Updated figures from the scene of the Quaker Run Fire suggest the blaze has consumed more than previously reported.
The unified command of local, state and federal authorities on the ground at the Madison County wildfire reported Sunday that the fire now spans 3,877 acres, more than 100 additional acres than what authorities reported 24 hours earlier when they congratulated crews for holding fire lines and protecting the camps and historic landmarks within Shenandoah National Park near the fire’s perimeter.
The increase is “due to more accurate mapping,” officials said in a Sunday update.
That said, authorities said the fire lines meant to contain the flames are holding and the blaze remains 40% contained.
Crews had a productive weekend, they said, “mopping up hot spots, strengthening containment lines, monitoring and patrolling.”
Light rain and the return of cold temperatures are helping to drive down the flashpoint of fuels in the path of the fire, but officials warned Sunday of a “predicted wind event” Monday night that could hinder firefighting efforts.
The Quaker Run Fire, which is about to enter its fourth week, is the largest of the roughly a dozen active wildfires burning in the commonwealth of Virginia. As of Sunday afternoon, there were 201 personnel, seven fire engines, six bulldozers and two helicopters just in Madison County battling the Quaker Run Fire. Personnel on the ground has included Virginia National Guard since last Tuesday, when Gov. Glenn Youngkin declared a state of emergency.
The rocky terrain, intermittent winds, falling leaves and severe drought in much of the region have not helped firefighters’ efforts to keep the blaze under control.
Crews have been working to keep the fire away from Rapidan Camp, also known as Camp Hoover, the former retreat of President Herbert Hoover and first lady Lou Henry Hoover above the confluence of the Mill and Laurel prongs of the Rapidan River. The lodge, often called the Brown House during Hoover’s administration, served as a getaway for the president between 1929 and 1933; it is considered a precursor to Camp David today.
“Crews are making every effort to protect Camp Hoover,” the Virginia Department of Forestry said in a statement, “putting fire hoses, water tanks and sprinkler heads in and around the camp.”
The National Park Service, which oversees Rapidan Camp, thanked crews for their work to protect the landmark.
“They have done a lot of preparation to protect Rapidan Camp, the National Historic Landmark within the Park,” the National Park Service said in a statement. “Rain across much of the area has been much appreciated and firefighters continue their work.”

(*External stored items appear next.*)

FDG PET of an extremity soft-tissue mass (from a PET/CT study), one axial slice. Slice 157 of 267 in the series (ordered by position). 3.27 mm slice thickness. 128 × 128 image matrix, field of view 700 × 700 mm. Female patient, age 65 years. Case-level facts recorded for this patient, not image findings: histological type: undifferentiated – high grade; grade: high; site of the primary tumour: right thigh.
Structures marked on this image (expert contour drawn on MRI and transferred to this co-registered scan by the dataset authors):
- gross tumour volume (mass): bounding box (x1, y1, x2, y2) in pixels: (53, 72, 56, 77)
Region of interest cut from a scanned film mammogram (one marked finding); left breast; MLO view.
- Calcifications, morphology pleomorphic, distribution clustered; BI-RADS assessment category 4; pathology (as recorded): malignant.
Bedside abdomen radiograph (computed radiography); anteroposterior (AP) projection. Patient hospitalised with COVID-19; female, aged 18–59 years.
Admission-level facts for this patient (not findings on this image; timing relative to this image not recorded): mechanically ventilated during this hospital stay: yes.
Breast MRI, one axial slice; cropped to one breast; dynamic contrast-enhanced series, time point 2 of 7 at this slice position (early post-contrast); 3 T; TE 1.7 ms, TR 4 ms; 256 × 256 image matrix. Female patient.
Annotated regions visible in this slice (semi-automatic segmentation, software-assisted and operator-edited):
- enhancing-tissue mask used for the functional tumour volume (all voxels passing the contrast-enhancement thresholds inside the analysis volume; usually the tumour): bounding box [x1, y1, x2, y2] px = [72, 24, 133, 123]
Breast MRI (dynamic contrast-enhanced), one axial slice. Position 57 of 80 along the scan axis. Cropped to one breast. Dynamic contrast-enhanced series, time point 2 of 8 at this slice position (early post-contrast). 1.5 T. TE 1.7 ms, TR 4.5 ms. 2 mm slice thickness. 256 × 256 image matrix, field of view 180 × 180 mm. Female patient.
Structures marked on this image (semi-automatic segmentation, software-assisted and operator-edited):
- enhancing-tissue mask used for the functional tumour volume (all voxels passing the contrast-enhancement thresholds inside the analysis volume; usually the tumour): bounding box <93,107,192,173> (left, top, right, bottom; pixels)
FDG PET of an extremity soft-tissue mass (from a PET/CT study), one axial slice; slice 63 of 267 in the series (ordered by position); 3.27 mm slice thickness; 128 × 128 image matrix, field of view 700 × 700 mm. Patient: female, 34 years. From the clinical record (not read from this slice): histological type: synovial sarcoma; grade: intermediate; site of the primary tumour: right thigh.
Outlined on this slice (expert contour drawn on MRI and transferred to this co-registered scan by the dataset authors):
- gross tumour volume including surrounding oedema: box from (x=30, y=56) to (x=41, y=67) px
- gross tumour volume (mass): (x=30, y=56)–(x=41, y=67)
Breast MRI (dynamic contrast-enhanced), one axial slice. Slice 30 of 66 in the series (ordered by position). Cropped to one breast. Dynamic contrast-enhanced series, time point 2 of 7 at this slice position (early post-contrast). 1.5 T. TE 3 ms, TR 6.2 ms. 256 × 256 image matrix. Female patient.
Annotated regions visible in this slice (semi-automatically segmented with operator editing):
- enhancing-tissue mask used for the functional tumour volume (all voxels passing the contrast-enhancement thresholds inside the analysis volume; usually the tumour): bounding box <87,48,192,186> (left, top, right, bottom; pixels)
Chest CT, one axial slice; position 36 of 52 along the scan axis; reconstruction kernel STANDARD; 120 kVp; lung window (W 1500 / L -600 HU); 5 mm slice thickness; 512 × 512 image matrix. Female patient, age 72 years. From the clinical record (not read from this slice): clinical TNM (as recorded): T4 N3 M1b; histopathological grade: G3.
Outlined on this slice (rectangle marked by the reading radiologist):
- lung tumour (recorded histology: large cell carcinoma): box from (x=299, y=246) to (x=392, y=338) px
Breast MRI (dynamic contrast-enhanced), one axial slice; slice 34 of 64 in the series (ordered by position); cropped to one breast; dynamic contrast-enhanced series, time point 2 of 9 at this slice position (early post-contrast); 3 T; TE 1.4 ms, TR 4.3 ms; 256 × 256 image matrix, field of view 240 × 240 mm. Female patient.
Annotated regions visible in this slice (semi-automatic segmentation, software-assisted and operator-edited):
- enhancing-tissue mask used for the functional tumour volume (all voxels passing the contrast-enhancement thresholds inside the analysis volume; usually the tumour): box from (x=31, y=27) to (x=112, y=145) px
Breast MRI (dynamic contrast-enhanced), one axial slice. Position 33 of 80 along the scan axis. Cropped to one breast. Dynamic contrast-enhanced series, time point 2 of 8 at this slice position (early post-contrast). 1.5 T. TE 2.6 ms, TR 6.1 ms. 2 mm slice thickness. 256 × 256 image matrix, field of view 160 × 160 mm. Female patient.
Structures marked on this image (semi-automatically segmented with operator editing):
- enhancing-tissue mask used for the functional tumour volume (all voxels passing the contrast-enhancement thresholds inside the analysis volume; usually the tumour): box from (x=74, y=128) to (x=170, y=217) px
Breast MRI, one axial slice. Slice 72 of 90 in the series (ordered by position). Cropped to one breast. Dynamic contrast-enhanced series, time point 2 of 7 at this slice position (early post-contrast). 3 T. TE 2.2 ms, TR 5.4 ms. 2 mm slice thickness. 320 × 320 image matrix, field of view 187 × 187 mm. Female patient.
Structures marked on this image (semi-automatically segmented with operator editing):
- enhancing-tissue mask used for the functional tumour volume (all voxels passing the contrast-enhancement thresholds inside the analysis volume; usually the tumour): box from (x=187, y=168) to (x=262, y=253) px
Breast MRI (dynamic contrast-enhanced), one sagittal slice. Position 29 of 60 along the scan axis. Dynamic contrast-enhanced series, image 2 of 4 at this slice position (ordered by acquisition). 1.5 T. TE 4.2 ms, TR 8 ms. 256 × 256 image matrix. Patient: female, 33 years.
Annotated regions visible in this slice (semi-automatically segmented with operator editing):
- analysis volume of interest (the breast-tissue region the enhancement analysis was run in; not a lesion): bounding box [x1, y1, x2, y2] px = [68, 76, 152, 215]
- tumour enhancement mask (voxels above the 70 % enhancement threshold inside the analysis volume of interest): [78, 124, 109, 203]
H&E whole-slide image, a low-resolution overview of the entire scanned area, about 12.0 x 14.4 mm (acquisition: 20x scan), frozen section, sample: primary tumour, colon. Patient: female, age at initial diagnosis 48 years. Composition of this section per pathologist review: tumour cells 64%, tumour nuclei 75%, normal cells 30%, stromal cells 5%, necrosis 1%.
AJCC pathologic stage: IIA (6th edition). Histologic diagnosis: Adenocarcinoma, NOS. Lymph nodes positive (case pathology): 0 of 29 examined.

Northeast of the camp, a strategic burn was conducted Thursday south of Upper Dark Hollow Trail, a 4-mile trail near the village of Syria in Madison County where the fire first started on Oct. 24. The state Department of Forestry said Friday the burn should help prevent the fire’s spread to the northeast.
“Firefighters were challenged by weather conditions during the day but completed the operation successfully,” the state agency said. “They also held and strengthened containment lines, mopped up and patrolled.”
While no residences or other structures have been damaged to date, residents living near Syria, specifically north of Finks Hollow Lane near Shenandoah’s eastern boundary, have been urged to evacuate. Crews have also added “extra protection,” including widened fire lines and added patrols, around structures near the fire’s path.
The National Park Service has issued daily reminders that trails near the flames remain closed and a burn ban is in effect for all of Shenandoah National Park and Madison County.
Trail closures within Shenandoah include:
Graves Mill Trail from the intersection of the Staunton River Trail to the Rapidan Fire Road.Wilhite Wagon Trail.Mills Prong Trail.Mill Prong Horse Trail.Stony Mountain Trail.Fork Mountain Trail.Laurel Prong from Cat Knob intersection.Upper Dark Hollow Trail.And the lower Rapidan Fire Road.
While they remain open, Whiteoak Canyon and Old Rag trails have seen a tremendous amount of smoke, and the National Park Service has urged hikers take extra precautions there or avoid the trails entirely.
Power remains out in the Big Meadows area of the park after lines were cut a week ago. Big Meadows remains open to visitors, however, and generators are operating and keeping the visitor center and campground there open.
There are roughly a dozen fires within state lines, all west of the Fall Line and concentrated along the mountainous western spine of the commonwealth. The causes of many of the fires, including the Tuggles Gap Fire in Patrick County, the Rocklick Fire in Buchanan County and the Rachel’s Chapel Fire in Dickenson County, remain unknown.
Republican state Sen. Bryce Reeves of Spotsylvania released a statement on Oct. 26 suggesting the Quaker Run Fire was caused by a lightning strike. The Department of Forestry, however, has said the cause of the fire is still under investigation and continues to emphasize that escaped burning debris is the leading cause of wildfires in Virginia.